Les risques sont tels qu’en 2018, l’International Society for Pediatric and Adolescent Diabetes (ISPAD) a codifié la surveillance de ces jeunes diabétiques de type 2. Comme les types 1, la surveillance de la rétinopathie, de la dégradation rénale et de la neuropathie périphérique doit être réalisée dès l’âge de 11 ans, après deux à cinq ans d’ancienneté du diabète puis annuellement. Un profil lipidique doit être évalué au départ chez des enfants stables du point de vue métabolique puis annuellement (contre tous les cinq ans chez les DT1) et la pression artérielle vérifiée à chaque visite.
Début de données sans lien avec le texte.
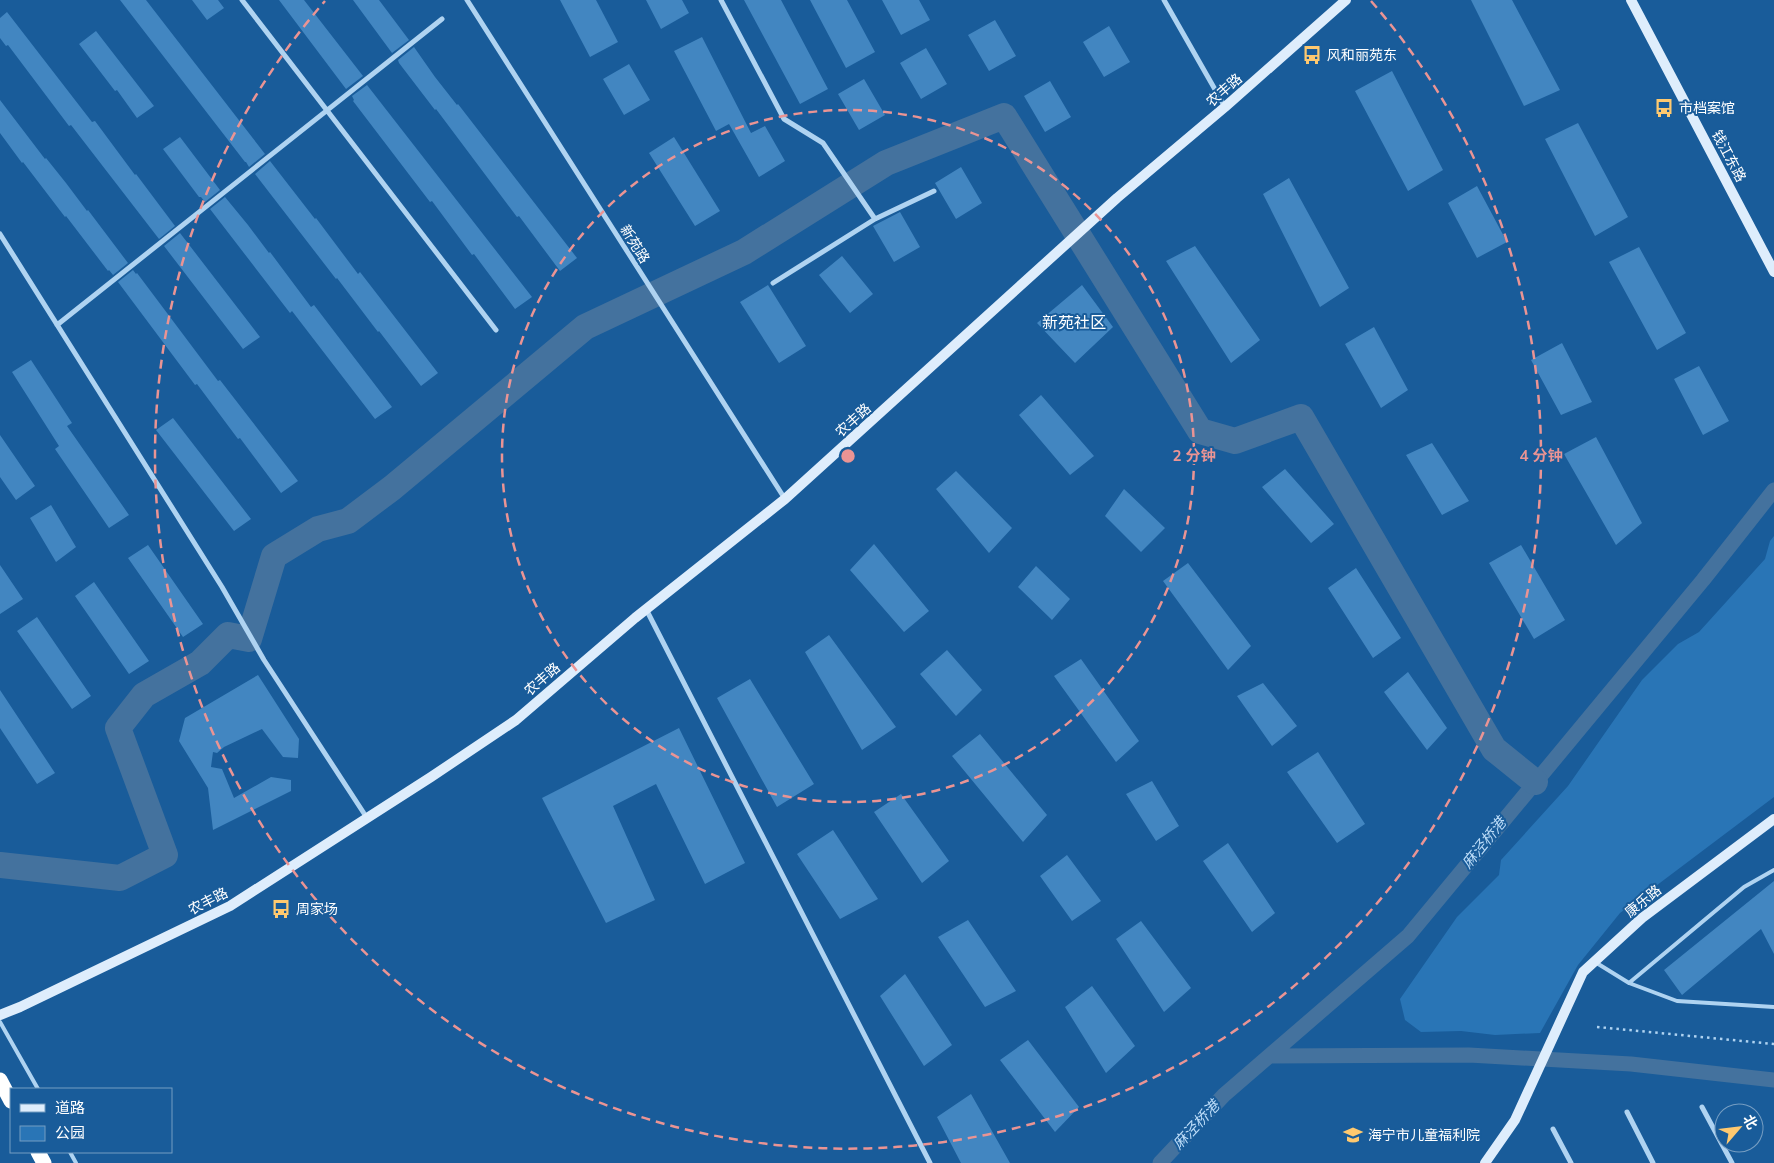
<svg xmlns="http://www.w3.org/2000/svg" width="1774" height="1163" font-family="Mulish,'Noto Sans SC',sans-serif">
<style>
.green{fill:#2975b6}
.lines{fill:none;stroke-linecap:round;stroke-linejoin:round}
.canal{stroke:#44729e;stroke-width:15}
.river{stroke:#44729e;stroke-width:26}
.building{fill:#4286c1}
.path{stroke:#afd3f1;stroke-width:2.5;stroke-dasharray:2.5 4;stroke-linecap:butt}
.lane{stroke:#afd3f1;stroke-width:4}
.street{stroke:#afd3f1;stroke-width:5}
.secondary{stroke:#deedfc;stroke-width:10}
.highway{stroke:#fff;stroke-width:15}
.ring{fill:none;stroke:#ea9494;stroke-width:2.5;stroke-dasharray:9 6}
.labels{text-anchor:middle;stroke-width:4;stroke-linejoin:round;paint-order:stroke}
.poi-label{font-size:14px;fill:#fff;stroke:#195c9a;text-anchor:start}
.street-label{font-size:14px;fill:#fff;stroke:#195c9a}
.water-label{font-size:15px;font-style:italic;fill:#bcdcf8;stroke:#195c9a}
.quarter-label{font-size:16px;fill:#fff;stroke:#195c9a}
.centre{fill:#ea9494;stroke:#195c9a;stroke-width:2.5}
.ring-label{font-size:15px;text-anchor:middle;font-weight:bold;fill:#ea9494;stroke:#195c9a;stroke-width:4;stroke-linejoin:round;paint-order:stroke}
</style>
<rect width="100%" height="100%" fill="#195c9a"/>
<path class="green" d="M1774,536V797L1620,913L1578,965L1540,1033L1495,1035L1461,1031L1421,1032L1405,1020L1400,999L1457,917L1499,875L1501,860L1568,786L1642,680L1678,644L1699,632L1765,559L1770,541Z"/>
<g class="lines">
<path class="canal" d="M1269,1056L1469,1055L1631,1064L1774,1080
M1160,1163L1224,1095L1408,936L1703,580L1774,490"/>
<path class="river" d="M0,865L120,878L165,855L118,728L144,695L200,663L228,635L249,639L274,556L318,529L348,521L392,488L585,327L744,252L886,163L1004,116L1200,431L1235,441L1301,417L1494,749L1535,782"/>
</g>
<path class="building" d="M120,0H146L265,154L249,167L246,162H245Z
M192,0H218L224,8L207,20Z
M279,0H304L363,76L346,89Z
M353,0H379L409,40L392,53Z
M560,0H596L618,42L590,57Z
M646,0H682L689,13L661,29Z
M744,0H781L828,89L800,104Z
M810,0H847L875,52L846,68Z
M882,0H919L930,20L901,35Z
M1471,0H1512L1560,90L1524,106Z
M7,12L92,122L95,121L135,175L136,174L175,226L159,239L71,125L69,126L8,45L6,46L0,38V18Z
M995,20L1016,56L989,71L968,35Z
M1109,26L1130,62L1104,77L1083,42Z
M96,31L154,106L137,118L117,90L115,91L79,44Z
M702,37L751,133L765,126L785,161L759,177L729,124L716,131L674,51Z
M414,47L435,77L457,105L458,104L577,258L560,271L519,216L517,217L436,109L435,110L399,63L398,60Z
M926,48L947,84L921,99L900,63Z
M629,64L650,100L624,115L603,79Z
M1392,71L1443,170L1408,191L1355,91Z
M864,79L885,115L859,130L838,94Z
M1050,81L1071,117L1045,132L1024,96Z
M367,85L532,297L515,309L474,254L472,255L432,201L430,202L353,101L354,100L352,96Z
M0,100L45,159L46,158L66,183L87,211L88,210L128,263L113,275L109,270L108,271L66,216L65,217L23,162L22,163L0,133Z
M1578,123L1628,217L1595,236L1545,139Z
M180,137L220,190L205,202L201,197H199L163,149Z
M674,137L720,211L695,226L649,153Z
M270,161L315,219L316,218L358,274L360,272L438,373L421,386L379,331L378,332L337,278L336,279L255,174Z
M961,167L982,203L956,219L935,183Z
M1289,178L1349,288L1320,307L1263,194Z
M1477,186L1507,242L1477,258L1448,203Z
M225,197L248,225L269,253L270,252L311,307L314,305L392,407L375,419L292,311L290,313L210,209Z
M900,212L920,247L894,262L873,226Z
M180,233L260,337L243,349L164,246Z
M1195,246L1260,340L1231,363L1166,261Z
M1639,247L1686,333L1657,350L1609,262Z
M842,256L873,294L850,313L819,275Z
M133,270L136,274L137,273L218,381L220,380L298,481L281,493L240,438L238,439L197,384L195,385L118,282Z
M768,285L806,346L779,363L740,302Z
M1082,285L1113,327L1075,363L1037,323Z
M1374,327L1408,390L1381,408L1345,344Z
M1562,343L1592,402L1561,415L1531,360Z
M31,360L72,423L67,426L129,515L109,528L55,449L59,446L12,372Z
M1699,366L1729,421L1703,435L1674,379Z
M1041,395L1094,456L1070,475L1019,415Z
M173,418L251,519L234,531L156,430Z
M0,435L35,486L16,500L0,477Z
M1596,437L1642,523L1616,545L1564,454Z
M1432,443L1469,501L1442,515L1406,455Z
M1285,469L1334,524L1311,543L1262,487Z
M956,471L1012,528L989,553L936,489Z
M1124,489L1165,528L1141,552L1105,516Z
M51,505L76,547L56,562L30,518Z
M874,544L929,611L904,632L850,570Z
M148,545L203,624L183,637L128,558Z
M1521,545L1565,620L1534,639L1489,563Z
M1188,563L1251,646L1228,670L1163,581Z
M0,565L23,599L0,614Z
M1036,566L1070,599L1052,620L1018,587Z
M1356,568L1401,638L1373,658L1328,588Z
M94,582L149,661L129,674L75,596Z
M37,617L91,696L72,709L17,631Z
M829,635L896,727L862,750L805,652Z
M947,650L982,690L956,716L920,674Z
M1081,659L1139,741L1116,762L1054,676Z
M1408,672L1447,728L1427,750L1384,692Z
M258,675L299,739L298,758L283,757L262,729L224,747L217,753L213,752L211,767L222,769L234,798L271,777L291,780V791L213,830L208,788L179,741L185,718Z
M750,679L814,784L777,807L717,698Z
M1263,683L1297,726L1272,746L1237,696Z
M0,690L55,773L37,784L0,728Z
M679,728L745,863L705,884L656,784L613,806L655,900L606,923L542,798Z
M980,734L1047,815L1023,842L952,756Z
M1318,752L1365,824L1337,843L1287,772Z
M1152,781L1179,826L1156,841L1126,794Z
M901,794L949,861L922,883L874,812Z
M833,830L878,899L840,919L797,854Z
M1228,843L1275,913L1252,932L1203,861Z
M1067,855L1101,901L1072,921L1040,876Z
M1774,881V954L1761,929L1682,995L1664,970Z
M968,920L1016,991L985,1007L938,937Z
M1141,921L1191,988L1164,1012L1116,939Z
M905,974L952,1045L924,1066L880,996Z
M1092,986L1135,1046L1106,1073L1065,1007Z
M1028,1040L1079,1107L1055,1132L1000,1060Z
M971,1094L1010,1163H961L937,1117Z"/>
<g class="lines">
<path class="path" d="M1597,1027L1774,1044"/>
<path class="lane" d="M1595,962L1629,983L1677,1001L1774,1007
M1629,983L1744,887L1774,870
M0,1022L38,1089
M70,1152L76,1163"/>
<path class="street" d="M242,0L496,330
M467,0L785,499
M721,0L784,119L823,143L875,219
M1164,0L1225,107
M0,234L222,587L264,660L367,818
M773,283L875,219L934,191
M57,325L442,19
M646,609L930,1163
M1702,1107L1732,1163
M1627,1112L1653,1163
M1553,1129L1571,1163"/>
<path class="secondary" d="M1631,0L1774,272
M0,1015L20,1007L230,906L431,777L516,720L635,618L785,499L1117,198L1225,107L1346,0
M1485,1163L1515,1120L1583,972L1642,918L1774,819"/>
<path class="highway" d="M0,1080L11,1101
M38,1152L44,1163"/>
</g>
<g class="ring">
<circle cx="848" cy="456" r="346"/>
<path d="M1371 1A693 693 0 1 1 325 1"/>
</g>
<defs>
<g id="bus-bare" transform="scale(1.5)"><path d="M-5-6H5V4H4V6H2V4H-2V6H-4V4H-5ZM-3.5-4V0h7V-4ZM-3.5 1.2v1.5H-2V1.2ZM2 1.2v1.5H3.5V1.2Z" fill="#ffc96f" stroke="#195c9a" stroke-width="2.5" paint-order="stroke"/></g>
<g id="school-bare" transform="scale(1.5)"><path d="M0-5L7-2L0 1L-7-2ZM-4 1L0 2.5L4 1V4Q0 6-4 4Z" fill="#ffc96f" stroke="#195c9a" stroke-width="2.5" paint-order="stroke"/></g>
</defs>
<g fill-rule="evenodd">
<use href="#bus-bare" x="1312" y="55"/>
<use href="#bus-bare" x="1664" y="108"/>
<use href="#bus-bare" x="281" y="909"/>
<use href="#school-bare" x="1353" y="1135"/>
</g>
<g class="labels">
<g class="poi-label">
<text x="1327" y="60">风和丽苑东</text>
<text x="1679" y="113">市档案馆</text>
<text x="296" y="914">周家场</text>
<text x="1368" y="1140">海宁市儿童福利院</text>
</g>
<g class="street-label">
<text transform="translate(1224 90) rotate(-41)" y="5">农丰路</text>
<text transform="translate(1729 156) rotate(62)" y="5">钱江东路</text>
<text transform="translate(635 244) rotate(58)" y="5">新苑路</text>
<text transform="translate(853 420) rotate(-42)" y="5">农丰路</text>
<text transform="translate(542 679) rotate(-41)" y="5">农丰路</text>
<text transform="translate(208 901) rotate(-27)" y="5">农丰路</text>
<text transform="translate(1643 901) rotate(-39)" y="5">康乐路</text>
</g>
<g class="water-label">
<text transform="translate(1484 843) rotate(-51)" y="5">麻泾桥港</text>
<text transform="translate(1196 1125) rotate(-47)" y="5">麻泾桥港</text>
</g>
<g class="quarter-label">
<text x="1074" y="328">新苑社区</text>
</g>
</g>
<circle cx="848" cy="456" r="8" class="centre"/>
<g class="ring-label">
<text x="1194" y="461">2 分钟</text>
<text x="1541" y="461">4 分钟</text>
</g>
<rect x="10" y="1088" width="162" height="65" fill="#195c9a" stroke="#759dc2"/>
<rect x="20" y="1104" width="25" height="8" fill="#deedfc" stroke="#759dc2"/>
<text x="55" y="1113" font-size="15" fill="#ffffff">道路</text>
<rect x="20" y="1126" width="25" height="15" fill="#2975b6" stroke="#759dc2"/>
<text x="55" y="1138" font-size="15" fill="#ffffff">公园</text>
<g transform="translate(1739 1128) rotate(62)"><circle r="24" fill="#195c9a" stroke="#759dc2"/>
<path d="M0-4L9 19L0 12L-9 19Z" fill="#ffc96f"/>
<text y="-8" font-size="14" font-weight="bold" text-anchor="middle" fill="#ffffff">北</text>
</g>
</svg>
Moindre sensibilité à l'insuline

Côté traitements, avant 18 ans, seules la metformine et l’insuline sont autorisées. Or, le DT2 juvénile est caractérisé par une sensibilité à l’insuline nettement plus basse que chez l’adulte, quel que soit le niveau d’adiposité ou l’IMC. Par ailleurs, selon l’étude Today, la metformine en monothérapie permet un contrôle durable chez seulement la moitié des jeunes DT2.

C’est pourquoi d’autres molécules sont testées, dont le liraglutide, un analogue du GLP-1. Dans l’étude randomisée Ellipse présentée à l’EASD, chez des 10-17 ans en surpoids et pour lesquels la glycémie n’est pas contrôlée, le liraglutide associé à la metformine (avec ou sans insuline basale) réduit le taux d’HbA1c de 1,30 % à 52 semaines, en comparaison au placebo.

En bref

Hormones et DT2 La pilule contraceptive et le fait d’avoir des cycles menstruels prolongés sont associés à un risque plus élevé de DT2, tandis qu’une puberté et une ménopause tardives vont de pair avec un risque plus faible (cohorte française E3N).

Des antidiabétiques contre la NAFLD Des données post-hoc montrent qu’un traitement par exénatide/dapagliflozine améliore la stéatose hépatique non alcoolique (NAFLD) et la fibrose chez les patients DT2 mal contrôlés sous metformine.

Le DT2 marque le pas Selon un travail de Santé publique France présenté à Barcelone, sur la période 2010-2017, l’incidence du diabète de type 2 a diminué en France de - 2,6 % pour les hommes à - 3,9 % pour les femmes. Une autre étude présentée au congrès aboutit aux mêmes conclusions au niveau international, du moins dans les pays riches.